Previous posts showed 2021 Arctic Ice fell short of breaking the 15M km2 ceiling mid March due to a February Polar Vortex disruption. As we shall see below, another smaller PV disruption is now occurring accelerating the normal spring melting season. The graph above shows that the March monthly average has varied little since 2007, typically around the SII average of 14.7 M km2. Of course there are regional differences as described later on.
Dr. Judah Cohen at AER provides an image of how this latest PV disruption appears:
The High pressure areas were forecast to warm over the Pacific Arctic basins, and extending over to the European side, while the cold Low area is presently extending down into North America, bringing some snow on April 1 in Montreal (no joke). The effect on Arctic Ice is shown in the animation below:
Over the last 10 days, Okhotsk upper left lost 180k km2 while Bering lower left lost half that with a slight recovery yesterday. Barents Sea upper right lost 145k km2 over the same period. The effect on NH total ice extents is presented in the graph below.

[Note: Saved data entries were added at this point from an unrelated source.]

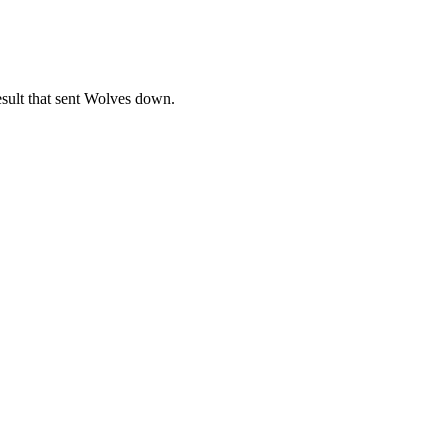
result that sent Wolves down.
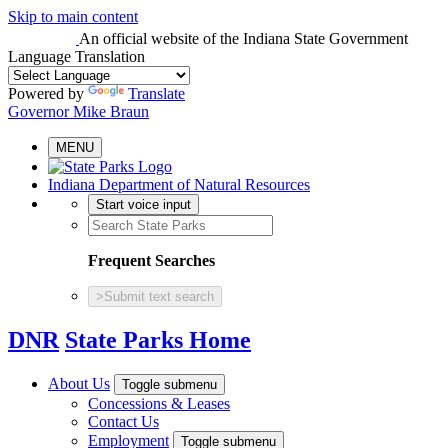
Skip to main content
An official website
of the Indiana State Government
Language Translation
Powered by
Translate
Governor Mike Braun
MENU
Indiana Department of Natural Resources
Start voice input
Frequent Searches
>
Submit text search
DNR
State Parks Home
About Us
Toggle submenu
Concessions & Leases
Contact Us
Employment
Toggle submenu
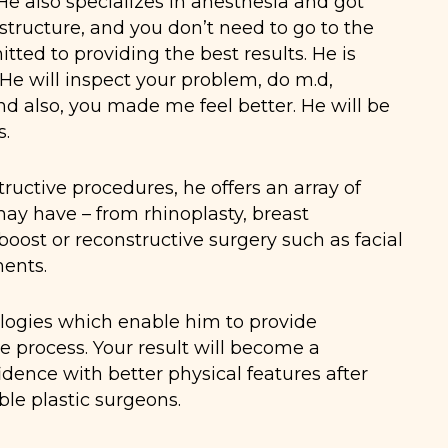
He also specializes in anesthesia and got
 structure, and you don’t need to go to the
ted to providing the best results. He is
 He will inspect your problem, do m.d,
and also, you made me feel better. He will be
s.
ructive procedures, he offers an array of
may have – from rhinoplasty, breast
boost or reconstructive surgery such as facial
ments.
nologies which enable him to provide
process. Your result will become a
idence with better physical features after
le plastic surgeons.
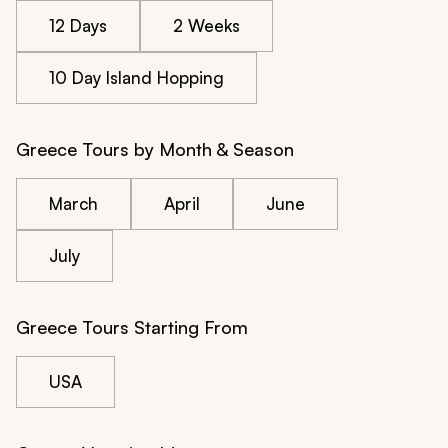
12 Days
2 Weeks
10 Day Island Hopping
Greece Tours by Month & Season
March
April
June
July
Greece Tours Starting From
USA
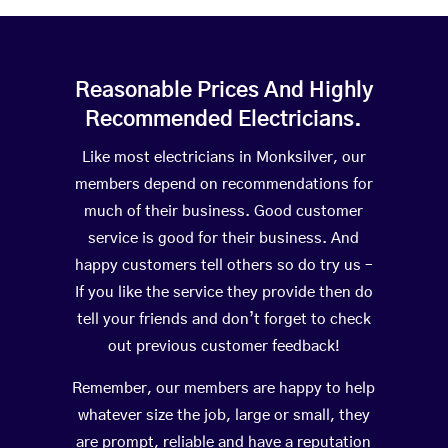
Reasonable Prices And Highly
Recommended Electricians.
Like most electricians in Monksilver, our
members depend on recommendations for
much of their business. Good customer
service is good for their business. And
happy customers tell others so do try us –
If you like the service they provide then do
tell your friends and don’t forget to check
out previous customer feedback!
Remember, our members are happy to help
whatever size the job, large or small, they
are prompt, reliable and have a reputation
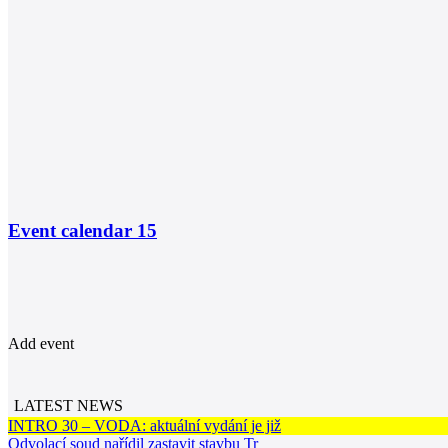
Event calendar
15
Add event
LATEST NEWS
INTRO 30 – VODA: aktuální vydání je již
Odvolací soud nařídil zastavit stavbu Tr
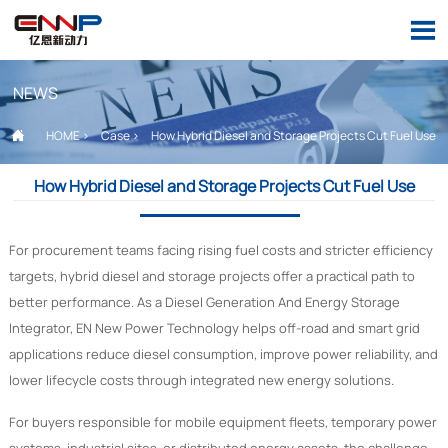

NEWS

HOME
>
Case
>
How Hybrid Diesel and Storage Projects Cut Fuel Use
How Hybrid Diesel and Storage Projects Cut Fuel Use
For procurement teams facing rising fuel costs and stricter efficiency
targets, hybrid diesel and storage projects offer a practical path to
better performance. As a Diesel Generation And Energy Storage
Integrator, EN New Power Technology helps off-road and smart grid
applications reduce diesel consumption, improve power reliability, and
lower lifecycle costs through integrated new energy solutions.
For buyers responsible for mobile equipment fleets, temporary power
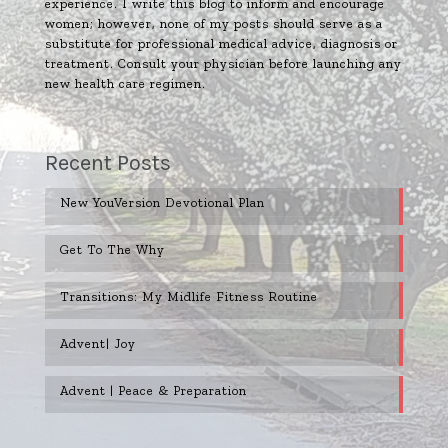
experience. I write this blog to inform and encourage
women; however, none of my posts should serve as a
substitute for professional medical advice, diagnosis or
treatment. Consult your physician before launching any
new health care regimen.
Recent Posts
New YouVersion Devotional Plan
Get To The Why
Transitions: My Midlife Fitness Routine
Advent| Joy
Advent | Peace & Preparation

The graph above shows ice extent through March comparing 2021 MASIE reports with the 14-year average, other recent years and with SII. After drawing close to average by day 80, 2021 ice extents dropped sharply and at March end matched both 2020 and 2007. Despite losses from this PV event, the 2020 March monthly average ended up comparable to other years, as seen in the chart at the top. In fact, the SII dataset of monthly gains and losses shows March 2021 gained slightly over end of February, compared to a 200k km2 loss for the average March.
The table below shows the distribution of sea ice across the Arctic regions.
|Region||2021090||Day 090 Average||2021-Ave.||2007090||2021-2007|
Overall NH extent March 31 was below average by 425k km2, or 3%. The bulk of the deficit is seen in Bering and Baffin, along with Barents Sea. Okhotsk remains above average in spite of recent losses. The onset of spring melt is as usual in most regions.